Hey guys I was wondering has anybody ever built there own mud box for pre mudding tape for the bedcoat. I have a banjo but I find it slow. I do not have any of the automatic taping equipment. But have seen in the past a box set up on a table the tape runs through the box whih drywall mud is then applied to and then as you pull it through it gives you tape that is ready to go on the wall...Thanks


----------



## CrpntrFrk (Oct 25, 2008)

Taping will not get much faster unless you switch to a bazooka. I taped with a banjo for many years. 

If you want to keep the banjo but get a little faster the corner tools will help you tremendously. The roller and flusher with their respective pole attachments.


----------



## Homeinspector (Dec 27, 2012)

CrpntrFrk said:


> Taping will not get much faster unless you switch to a bazooka. I taped with a banjo for many years.
> 
> If you want to keep the banjo but get a little faster the corner tools will help you tremendously.

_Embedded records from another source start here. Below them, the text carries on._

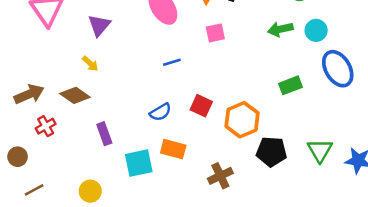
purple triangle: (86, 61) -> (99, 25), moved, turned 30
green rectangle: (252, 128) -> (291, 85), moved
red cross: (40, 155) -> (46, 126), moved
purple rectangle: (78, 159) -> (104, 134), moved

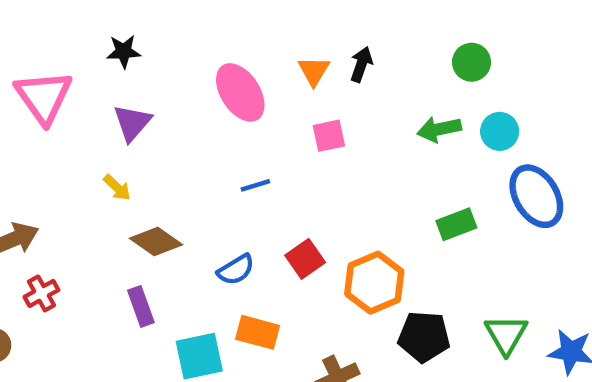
brown diamond: (75, 95) -> (156, 242), moved
red square: (201, 106) -> (305, 259), turned 30

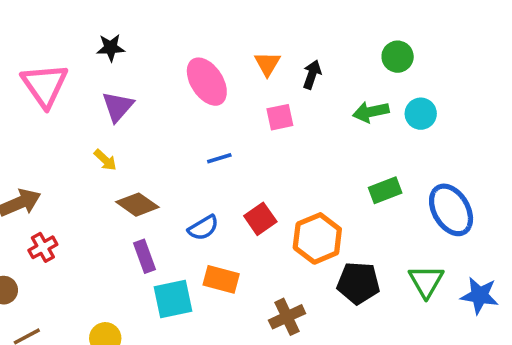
black arrow: (361, 64) -> (312, 74), moved
blue ellipse: (536, 196) -> (451, 210), moved
purple rectangle: (141, 306) -> (144, 256), moved

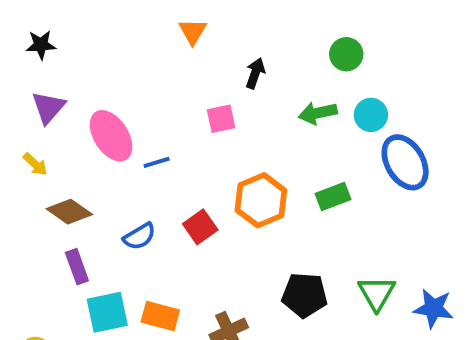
orange triangle: (267, 64) -> (193, 31), moved
pink ellipse: (207, 82) -> (111, 136), moved
blue ellipse: (451, 210) -> (405, 162), moved
orange hexagon: (317, 238) -> (261, 200), moved
orange rectangle: (221, 279) -> (160, 316), moved

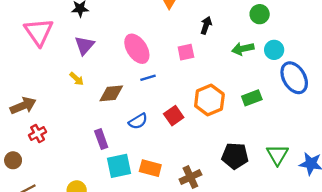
pink ellipse: (111, 136) -> (137, 49), moved
brown diamond: (69, 212) -> (111, 93), moved, turned -40

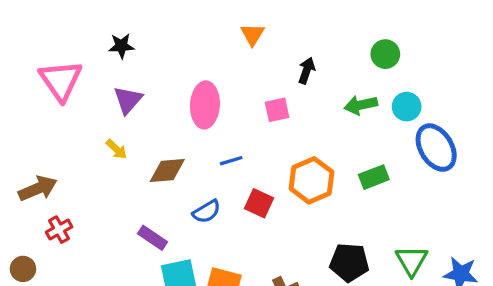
pink ellipse: (137, 49) -> (205, 105), turned 36
blue line: (148, 78) -> (231, 161), moved
red square: (174, 116) -> (259, 203), turned -30
purple rectangle: (101, 139) -> (152, 238), turned -36

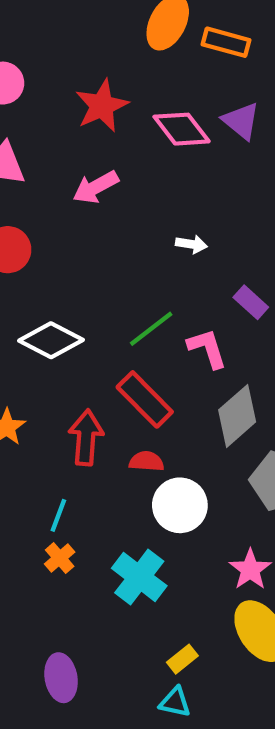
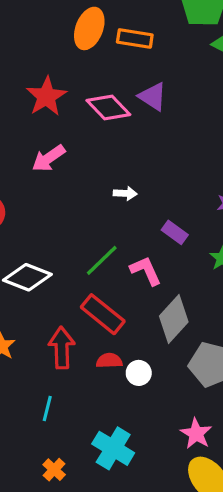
white circle: (180, 505) -> (139, 373), moved, size x0.6
orange cross: (60, 558) -> (54, 470), moved

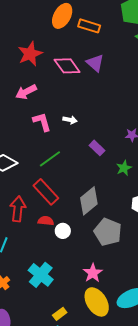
pink L-shape: (146, 271) -> (42, 122), moved

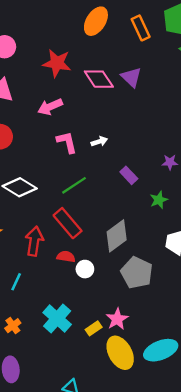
orange rectangle: (89, 26) -> (141, 28), moved, turned 45
red star: (30, 54) -> (57, 63), turned 30
white arrow: (70, 120) -> (99, 141), turned -32
yellow rectangle: (60, 314) -> (94, 328), moved

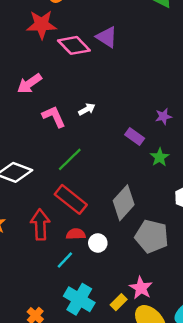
red star: (57, 63) -> (42, 25), moved
purple rectangle: (129, 175) -> (135, 136), moved
cyan line: (16, 282) -> (65, 260), moved, turned 30

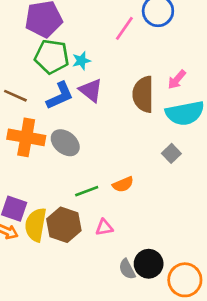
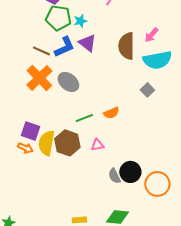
brown line: (15, 96) -> (41, 51), moved
orange cross: (26, 137) -> (39, 78), turned 36

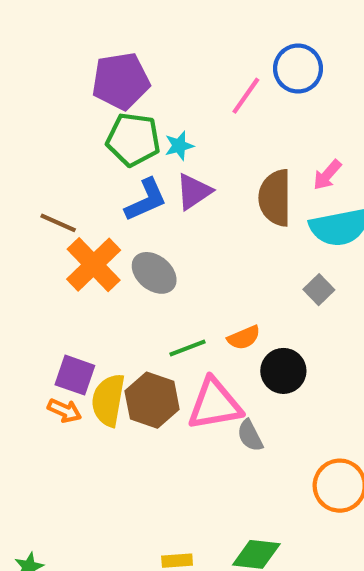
purple triangle: (87, 43) -> (194, 192), turned 48
brown line: (41, 51) -> (58, 223), moved
pink triangle: (97, 145) -> (215, 404), size x2.0
black circle: (130, 172) -> (283, 371), moved
gray semicircle: (114, 176) -> (250, 436), moved

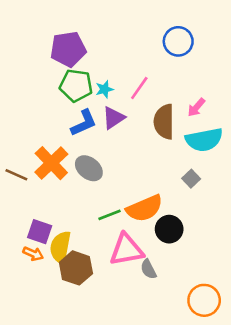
pink line: (246, 96) -> (139, 88), moved
brown line: (58, 223) -> (16, 175), moved
orange semicircle: (244, 338) -> (145, 208), size x1.8
brown hexagon: (152, 400) -> (76, 268), moved

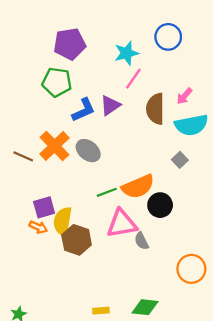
green pentagon: (76, 85) -> (57, 82), moved
cyan star: (104, 89) -> (126, 53), moved, size x1.5
purple square: (40, 232) -> (44, 207), turned -35

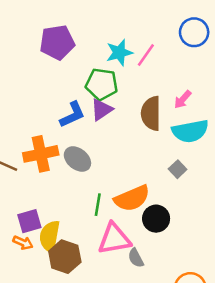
blue circle: (168, 37) -> (194, 32), moved
pink line: (133, 79) -> (146, 55), moved
green pentagon: (57, 82) -> (102, 84), moved
orange cross: (55, 146) -> (41, 154), turned 32
green line: (107, 192) -> (98, 205), turned -60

The roller and flusher with their respective pole attachments.



That is true. I have tried it both ways..... go big or go home


----------



## underwoodhi (Feb 14, 2013)

My old boss would sometimes run a bunch of tape through the banjo and into a bucket, then pull his pre mudded tape out off the bucket. It was pretty sloppy and I think the only reason he did it was he didn't
Know how to use a banjo!


----------



## pibe (Jan 21, 2013)

Have you tried loading up more than one banjo at once?


----------



## icerock drywall (Aug 16, 2012)

gillisonconstru said:


> Hey guys I was wondering has anybody ever built there own mud box for pre mudding tape for the bedcoat. I have a banjo but I find it slow. I do not have any of the automatic taping equipment. But have seen in the past a box set up on a table the tape runs through the box whih drywall mud is then applied to and then as you pull it through it gives you tape that is ready to go on the wall...Thanks


take a toolbox and cut a slot in both ends so the tape can go in and out the box on the bottom . make a tape holder on one end with wood and pvc pipe put a blade from a knife on the other end ...pull tape out the box and mud close toolbox led and pull tape out...there will be mud on the top of the tape ....put tape on the drywall :clap:
then at the end of the job sell it and go get a real tool:laughing:


----------